ドアが開くと、頭から足もとまでベールをかぶった女王が、静かに入ってきた。
わたしは立ちあがり、深く頭を下げた。
「親衛隊は外へ」
女王の言葉に、親衛隊長は片手を額にかざして敬礼し、部屋から出ていった。それを確認してから、女王はベールを脱いで、やさしくわたしに語りかけた。
「おひさしぶりです、オラキル。何年ぶりでしょうか?」
「陛下が大学を卒業して以来ですから、銀河統一時間で、まだ五年ほどです」
頭を下げたまま、わたしはこたえた。
「たった数年でも、わたしには永く感じられました。あなたの五年間は、流星のごとく過ぎ去ったのでしょうね。立派な博士になられて……」
「陛下におかれましても……」
女王が静かに笑った。
「陛下はやめてください。学生のころのように、リリルと」
「そういうわけには、まいりません」
わたしは女王の足もとだけを見つめ、丁重に断った。
「どうしても?」
重ねて要求されるも、わたしは頭を下げ続けることで返事に代えた。
「では女王として命令します。……面を上げませい、オラキル!」
威厳に満ちた鋭い女王の言葉に、わたしは体がびくっとなるほど驚いてしまった。
おそるおそる顔を上げると、しかし女王は、やさしく微笑んでいた。
「おかしなオラキル。顔が真っ赤ですよ」
「ず、ずっと、下を向いていたので……」
あわてて取りつくろうわたしを見て、女王がくすくすと笑う。その笑顔に、わたしもつられて笑ってしまった。
女王の笑顔は、学生時代と変わらず、とてもかわいらしい。
そのかわいらしい笑顔が、ふと、くもった。
「きびしい決断でした。あなたには、つらい試練を与えてしまいましたね」
「陛下は銀河連合の星々の未来を、背負っておられますから……」
女王は窓際のイスに腰かけると、青く輝く地球を眺めながら、静かに話し始めた。
「半年前、未開惑星の定期調査で地球にキリ星人の遺跡があることがわかると、貴族院のジランダ議長とズメイ参謀は、すぐに地球人への攻撃準備を始めました。彼らをあんな風にしてしまったのは王家の責任です。銀河連合の星々には、ひたすら恨むばかりの歴史を与えてしまった。だからこそわたしは、少しでも彼らの暴走をおさえようと、あなたの派遣を決めたのです。

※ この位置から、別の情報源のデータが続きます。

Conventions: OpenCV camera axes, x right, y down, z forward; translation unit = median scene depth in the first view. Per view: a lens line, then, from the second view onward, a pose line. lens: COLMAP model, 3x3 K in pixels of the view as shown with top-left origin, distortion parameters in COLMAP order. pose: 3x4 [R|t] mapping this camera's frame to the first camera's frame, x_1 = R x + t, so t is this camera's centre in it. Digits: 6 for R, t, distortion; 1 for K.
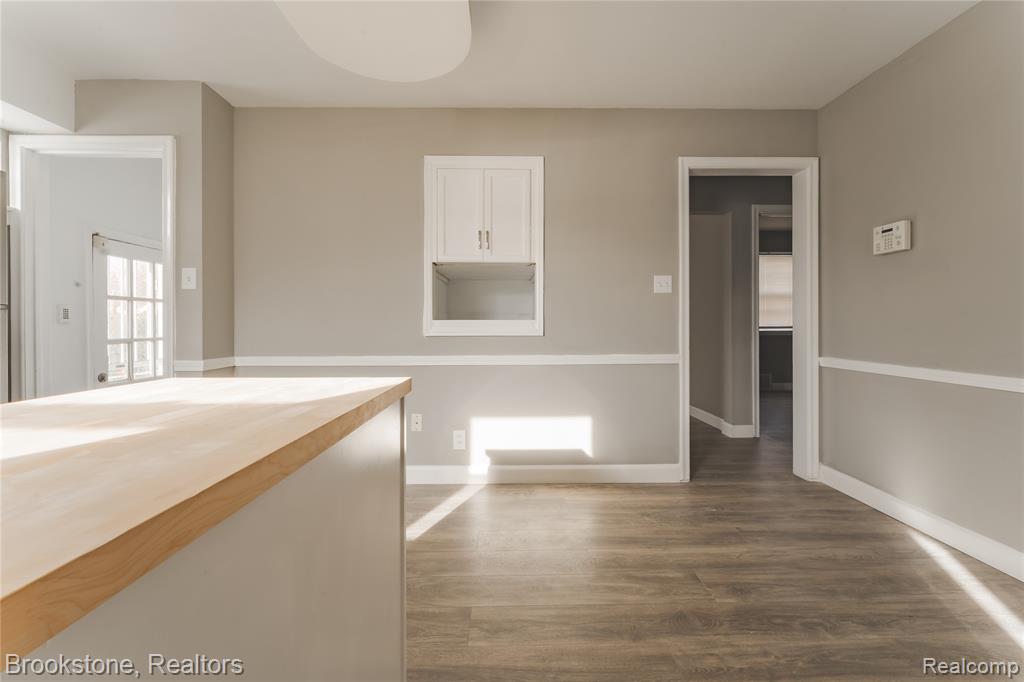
lens RADIAL K [[423.8, 0, 510.2], [0, 423.8, 325.4], [0, 0, 1]] dist [0.003605, 0.000169]
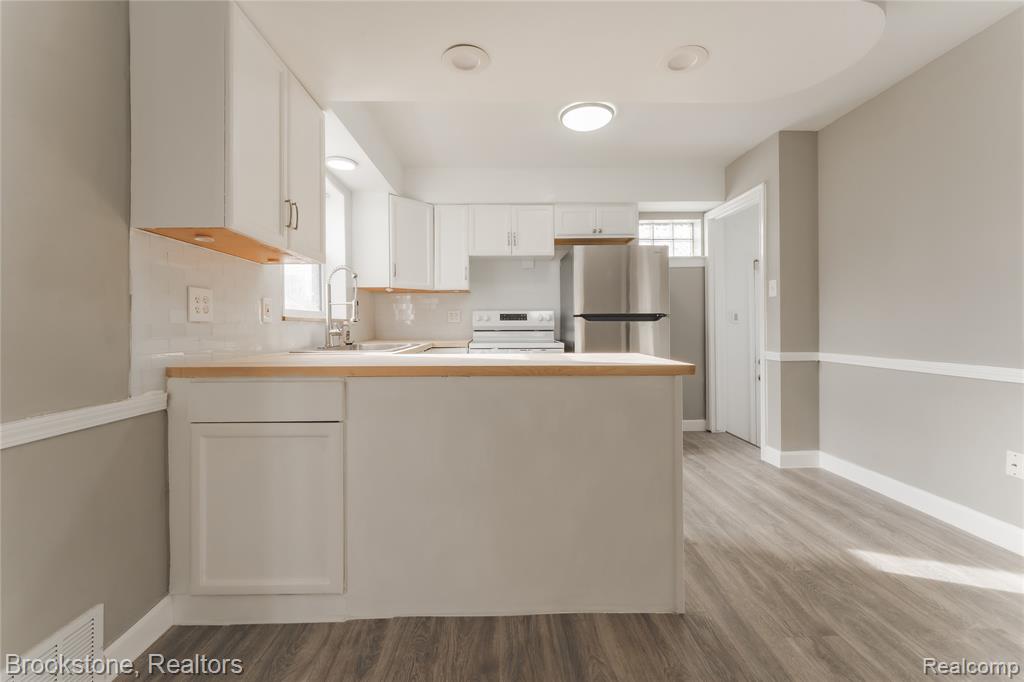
lens RADIAL K [[423.8, 0, 510.2], [0, 423.8, 325.4], [0, 0, 1]] dist [0.003605, 0.000169]
pose [[0.016857, 0.001393, -0.999857, 0.525280], [0.003705, 0.999992, 0.001455, -0.002580], [0.999851, -0.003729, 0.016852, 0.184545]]
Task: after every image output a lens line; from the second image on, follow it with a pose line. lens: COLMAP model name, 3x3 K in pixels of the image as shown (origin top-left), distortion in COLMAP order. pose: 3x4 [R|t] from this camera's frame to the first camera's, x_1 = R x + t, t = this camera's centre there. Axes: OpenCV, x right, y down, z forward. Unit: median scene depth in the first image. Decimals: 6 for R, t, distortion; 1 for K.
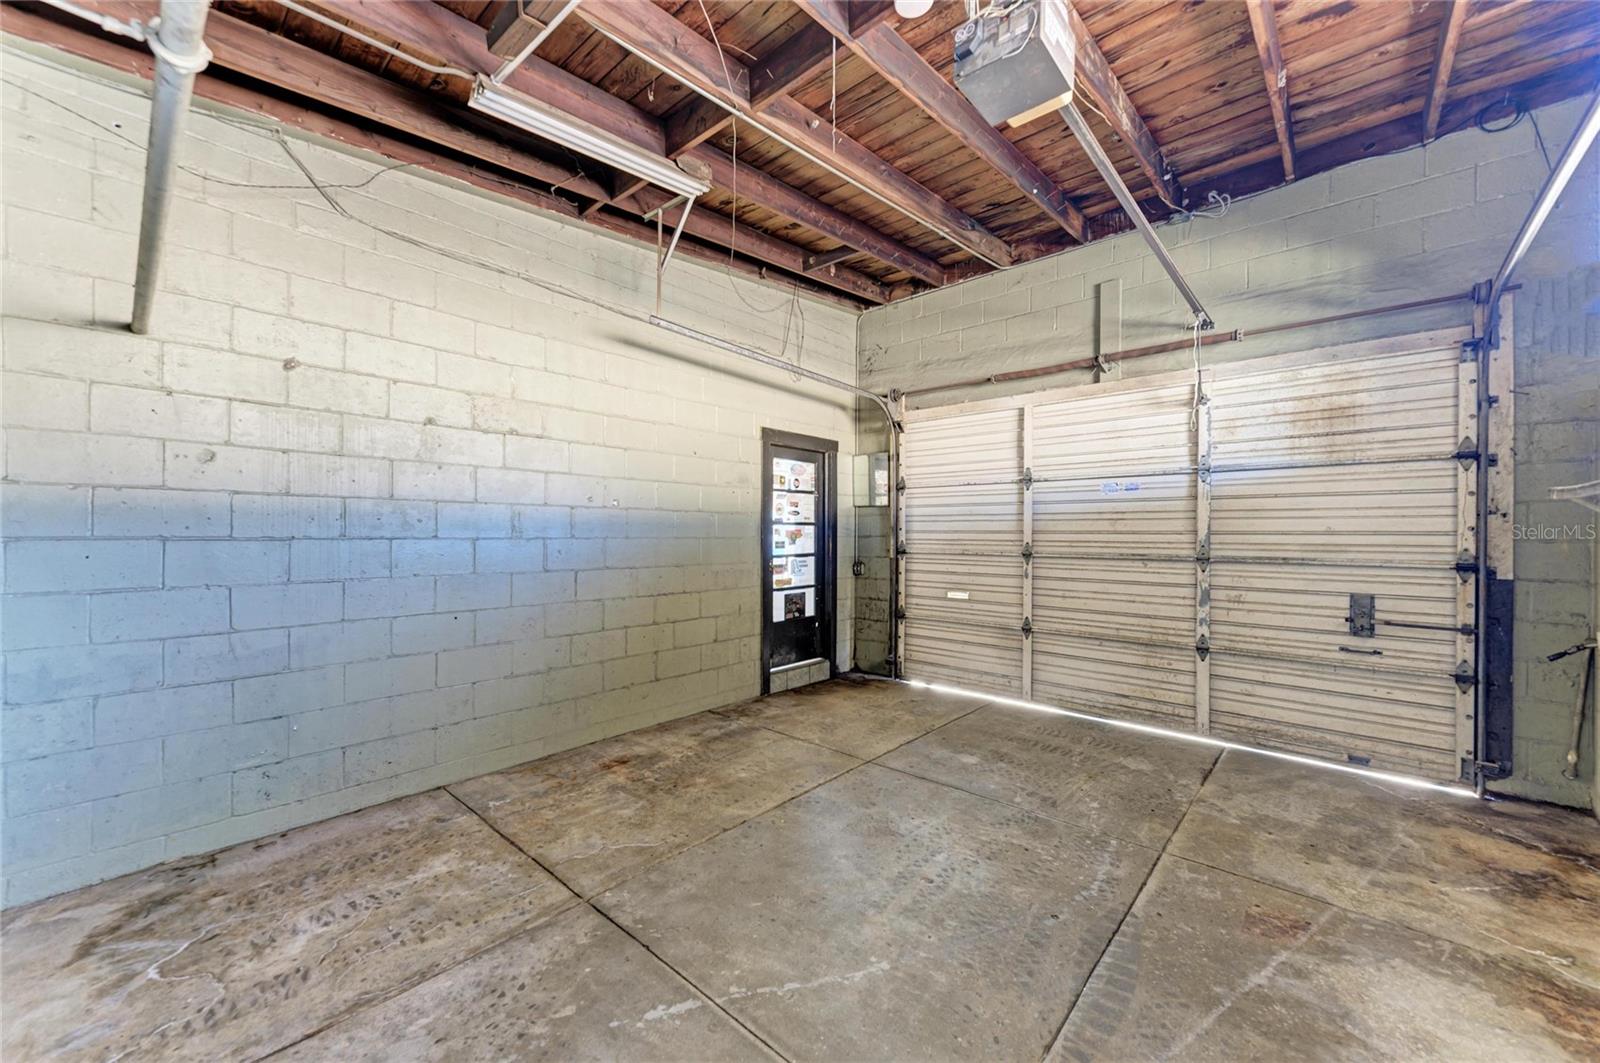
lens RADIAL K [[618.9, 0, 801.3], [0, 618.9, 532.3], [0, 0, 1]] dist [0.000591, -0.000018]
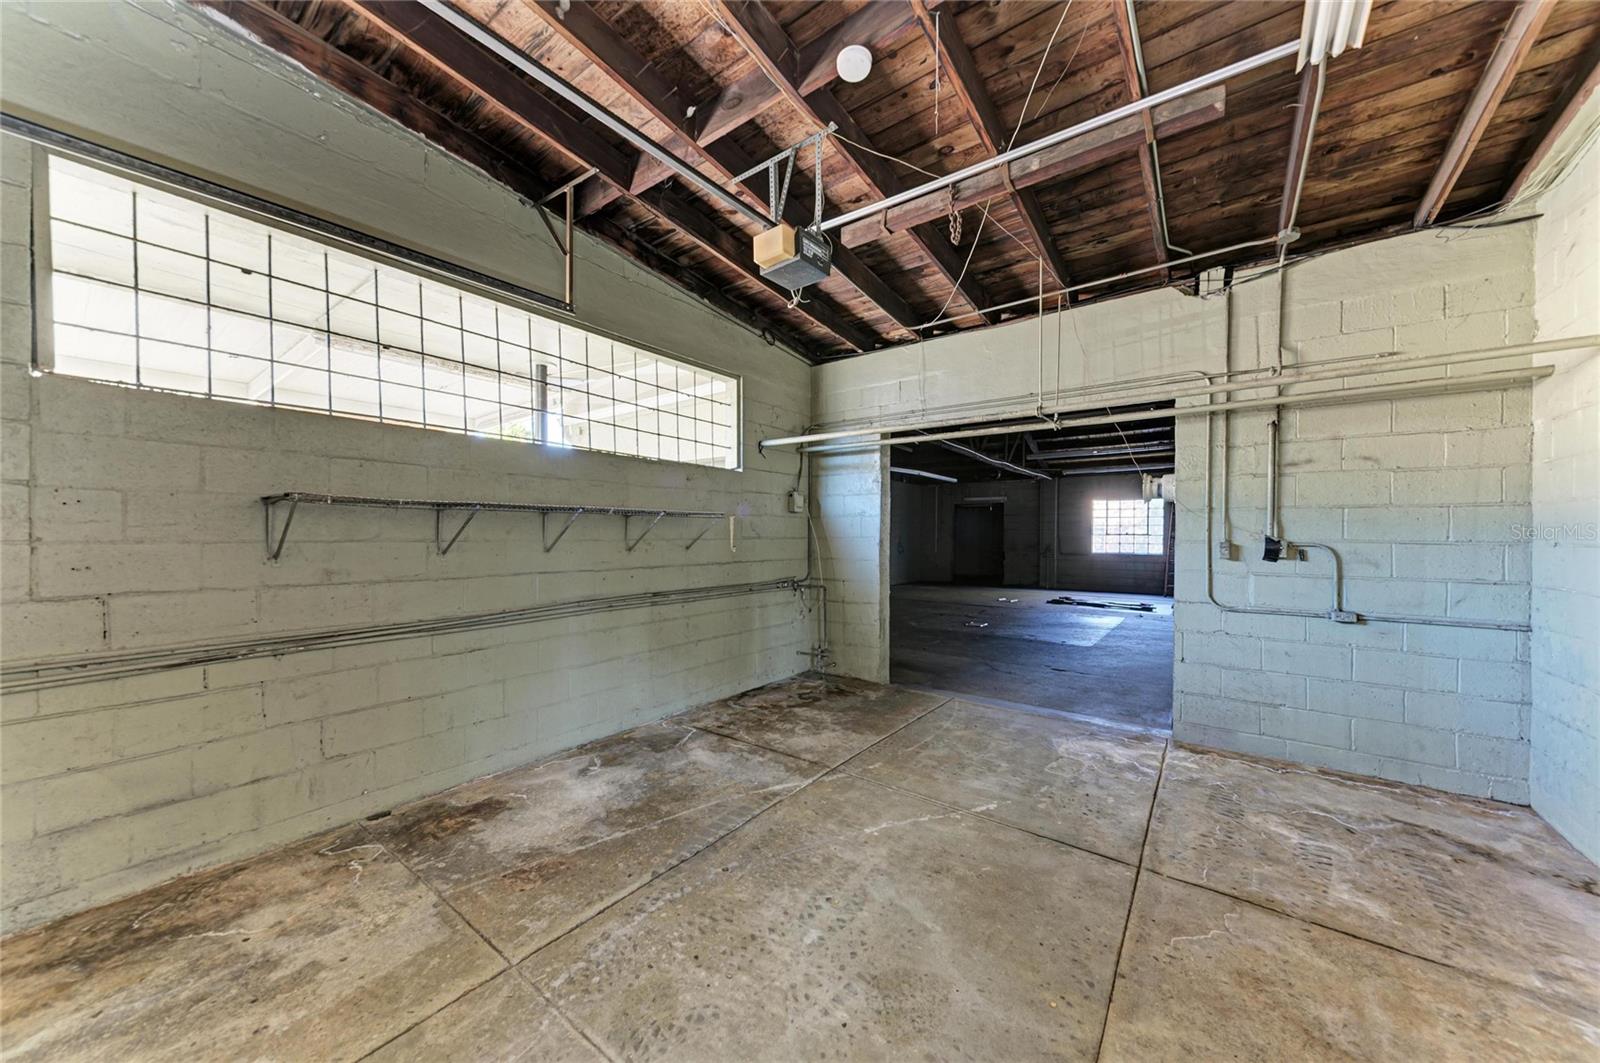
lens RADIAL K [[544.7, 0, 804.7], [0, 544.7, 537.4], [0, 0, 1]] dist [-0.001255, -0.000161]
pose [[-0.996209, -0.005353, -0.086828, 0.332725], [-0.005907, 0.999964, 0.006126, -0.001251], [0.086792, 0.006616, -0.996205, 1.892599]]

キリ星を破壊し、銀河の果てまで追撃し、キリ星人を絶滅させた……。かつての女王も、晩年、自分の犯した罪を悔いたのでしょう。銀河連合の絶対平和主義は、そうして生まれたと、密かに王家には伝わっています。
ですから、わたしは女王として、二度と同じ過ちをくり返すわけにはいかなかった。そしてあなたは、わたしの願いの通り、地球人をかばってくださいました」
「女王陛下の目指す世界を、わたしは知っていますから」
わたしは『全宇宙生物図鑑』を手に取った。
「大切に持っていてくれたのですね」
「もちろんです。陛下がわたしに託してくださった夢ですから。いまは絶滅危惧種ばかりですが、いずれその名の通り、全宇宙の生物が一緒に暮らせる世界を目指してがんばります。お入りになられますか?」
「ぜひ!」
わたしは遠慮ぎみに女王のとなりに立つと、図鑑を起動させた。
「パ、パワーオン。オープン……」
『全宇宙生物図鑑』がぱたりと開いて、ふわりとふたりの頭上に浮かぶ。
女王は肩をよせると「学生のころのようですね」と、わたしを見上げたが、わたしは照れてしまって、目を合わせることさえできなかった。
紙面を下にした図鑑がゆっくりと降りてきて、わたしたちは本の世界に入った。